[Reading passage]
# # # #
To use runc to see docker containers that are running
sudo ./runc --root /run/docker/runtime-runc/moby list
ID PID STATUS BUNDLE CREATED OWNER
f182f95645673b94af95495ea4c2a7c0f58dcce523f3d4e7174d7e482e136e08 12212 running /run/containerd/io.containerd.runtime.v1.linux/moby/f182f95645673b94af95495ea4c2a7c0f58dcce523f3d4e7174d7e482e136e08 2020-01-05T21:28:05.371871841Z root
The runtime (runc) uses so-called runtime root directory to store and obtain the information about containers. Under this root directory, runc places sub-directories (one per container), and each of them contains the state.json file, where the container state description resides.
The default location for runtime root directory is either /run/runc (for non-rootless containers) or $XDG_RUNTIME_DIR/runc (for rootless containers) - the latter also usually points to somewhere under /run (e.g. /run/user/$UID/runc).
When the container engine invokes runc, it may override the default runtime root directory and specify the custom one (--root option of runc). Docker uses this possibility, e.g. on my box, it specifies /run/docker/runtime-runc/moby as the runtime root.
That said, to make runc list see your Docker containers, you have to point it to Docker's runtime root directory by specifying --root option. Also, given that Docker containers are not rootless by default, you will need the appropriate privileges to access the runtime root (e.g. with sudo).
So, that's how this should work:
$ docker run -d alpine sleep 1000
4acd4af5ba8da324b7a902618aeb3fd0b8fce39db5285546e1f80169f157fc69
$ sudo runc --root /run/docker/runtime-runc/moby/ list
ID PID STATUS BUNDLE CREATED OWNER
4acd4af5ba8da324b7a902618aeb3fd0b8fce39db5285546e1f80169f157fc69 18372 running /run/docker/containerd/daemon/io.containerd.runtime.v1.linux/moby/4acd4af5ba8da324b7a902618aeb3fd0b8fce39db5285546e1f80169f157fc69 2019-07-12T17:33:23.401746168Z root
As to images, you can not make runc see them, as it has no notion of image at all - instead, it operates on bundles. Creating the bundle (e.g. based on image) is responsibility of the caller (in your case - containerd).
Docker CLI (docker) - /usr/bin/docker
Docker is used as a reference to the whole set of docker tools and at the beginning it was a monolith. But now docker-cli is only responsible for user friendly communication with docker.
So the command’s like docker build … docker run … are handled by Docker CLI and result in the invocation of dockerd API.
Dockerd - /usr/bin/dockerd
The Docker daemon - dockerd listens for Docker API requests and manages host’s Container life-cycles by utilizing contanerd
dockerd can listen for Docker Engine API requests via three different types of Socket: unix, tcp, and fd. By default, a unix domain socket is created at /var/run/docker.sock, requiring either root permission, or docker group membership. On Systemd based systems, you can communicate with the daemon via Systemd socket activation, use dockerd -H fd://.
# # # #
[Supplied records]

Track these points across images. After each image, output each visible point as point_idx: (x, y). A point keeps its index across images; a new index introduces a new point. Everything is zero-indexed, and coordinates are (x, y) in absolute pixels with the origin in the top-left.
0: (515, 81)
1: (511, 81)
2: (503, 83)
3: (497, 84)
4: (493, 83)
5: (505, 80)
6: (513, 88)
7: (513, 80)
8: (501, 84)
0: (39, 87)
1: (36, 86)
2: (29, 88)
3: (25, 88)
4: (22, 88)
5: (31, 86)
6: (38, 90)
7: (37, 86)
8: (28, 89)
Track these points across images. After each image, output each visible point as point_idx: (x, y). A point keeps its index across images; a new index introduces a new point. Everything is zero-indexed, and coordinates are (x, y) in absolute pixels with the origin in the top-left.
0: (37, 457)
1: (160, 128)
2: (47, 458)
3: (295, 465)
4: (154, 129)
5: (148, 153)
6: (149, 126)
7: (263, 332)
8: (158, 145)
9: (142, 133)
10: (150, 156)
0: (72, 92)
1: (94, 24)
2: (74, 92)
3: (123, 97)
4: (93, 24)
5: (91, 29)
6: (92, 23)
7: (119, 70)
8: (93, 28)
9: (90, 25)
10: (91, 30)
# # # #
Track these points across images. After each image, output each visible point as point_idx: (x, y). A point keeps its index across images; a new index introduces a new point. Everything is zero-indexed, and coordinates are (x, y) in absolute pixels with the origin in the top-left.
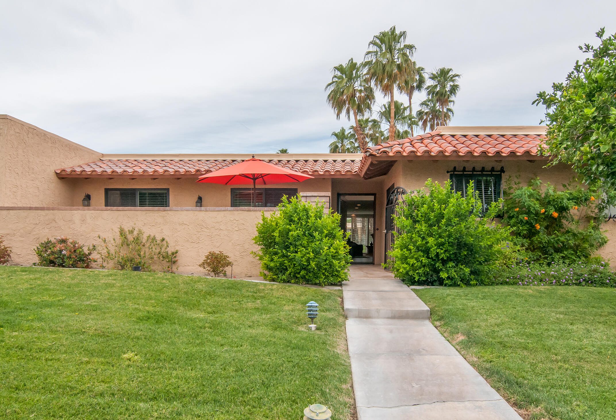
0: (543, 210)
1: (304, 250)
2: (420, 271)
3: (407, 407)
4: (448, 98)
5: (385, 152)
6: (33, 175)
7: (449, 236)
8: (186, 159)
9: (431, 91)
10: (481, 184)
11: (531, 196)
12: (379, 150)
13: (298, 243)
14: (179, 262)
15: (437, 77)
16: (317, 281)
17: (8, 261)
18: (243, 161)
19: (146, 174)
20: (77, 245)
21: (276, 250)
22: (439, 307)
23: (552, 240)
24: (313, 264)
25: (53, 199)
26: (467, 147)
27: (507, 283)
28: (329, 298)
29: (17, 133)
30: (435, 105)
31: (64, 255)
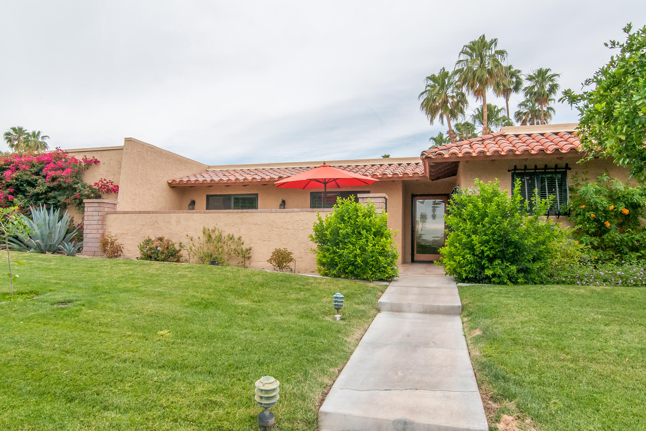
# # # #
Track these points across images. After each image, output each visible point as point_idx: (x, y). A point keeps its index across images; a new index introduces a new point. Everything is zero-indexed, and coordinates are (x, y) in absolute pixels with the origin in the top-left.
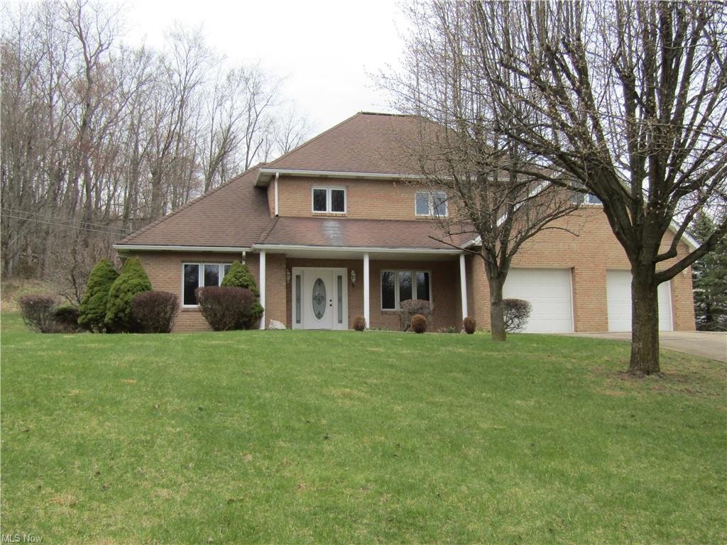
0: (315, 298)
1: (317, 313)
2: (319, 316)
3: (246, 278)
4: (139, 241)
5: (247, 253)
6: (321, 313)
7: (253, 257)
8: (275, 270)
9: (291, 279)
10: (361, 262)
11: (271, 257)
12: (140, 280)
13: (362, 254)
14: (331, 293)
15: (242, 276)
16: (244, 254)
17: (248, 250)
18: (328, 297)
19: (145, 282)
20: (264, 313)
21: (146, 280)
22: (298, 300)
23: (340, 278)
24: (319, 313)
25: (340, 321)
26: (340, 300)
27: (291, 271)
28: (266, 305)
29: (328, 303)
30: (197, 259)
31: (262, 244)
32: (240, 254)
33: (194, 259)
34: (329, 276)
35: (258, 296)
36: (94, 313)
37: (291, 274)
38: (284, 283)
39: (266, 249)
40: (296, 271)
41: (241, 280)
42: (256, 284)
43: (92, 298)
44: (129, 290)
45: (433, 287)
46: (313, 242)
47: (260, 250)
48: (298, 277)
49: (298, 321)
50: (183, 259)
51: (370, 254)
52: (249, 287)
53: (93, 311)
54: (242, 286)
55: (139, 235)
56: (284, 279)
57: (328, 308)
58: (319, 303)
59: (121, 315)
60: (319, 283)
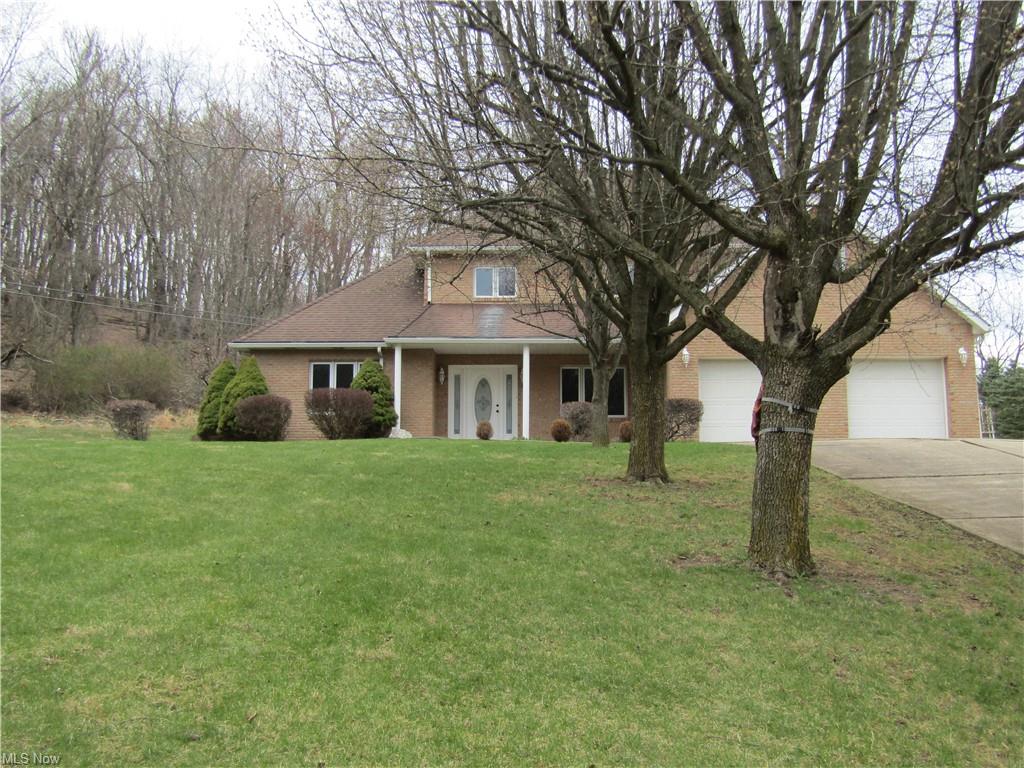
# # # #
[Work to complete]
Please decide whether each statement below agrees with the text on runc and Docker, answering yes or no and quoting the deciding words from the text. 1. For non-rootless containers, runc's default runtime root directory is /run/runc. 2. runc can be made to see Docker images. 3. By default, dockerd creates a unix domain socket at /var/run/docker.sock.

[Result of the task]
1. Yes: "The default location for runtime root directory is either /run/runc (for non-rootless containers)"
2. No: "you can not make runc see them, as it has no notion of image at all"
3. Yes: "By default, a unix domain socket is created at /var/run/docker.sock"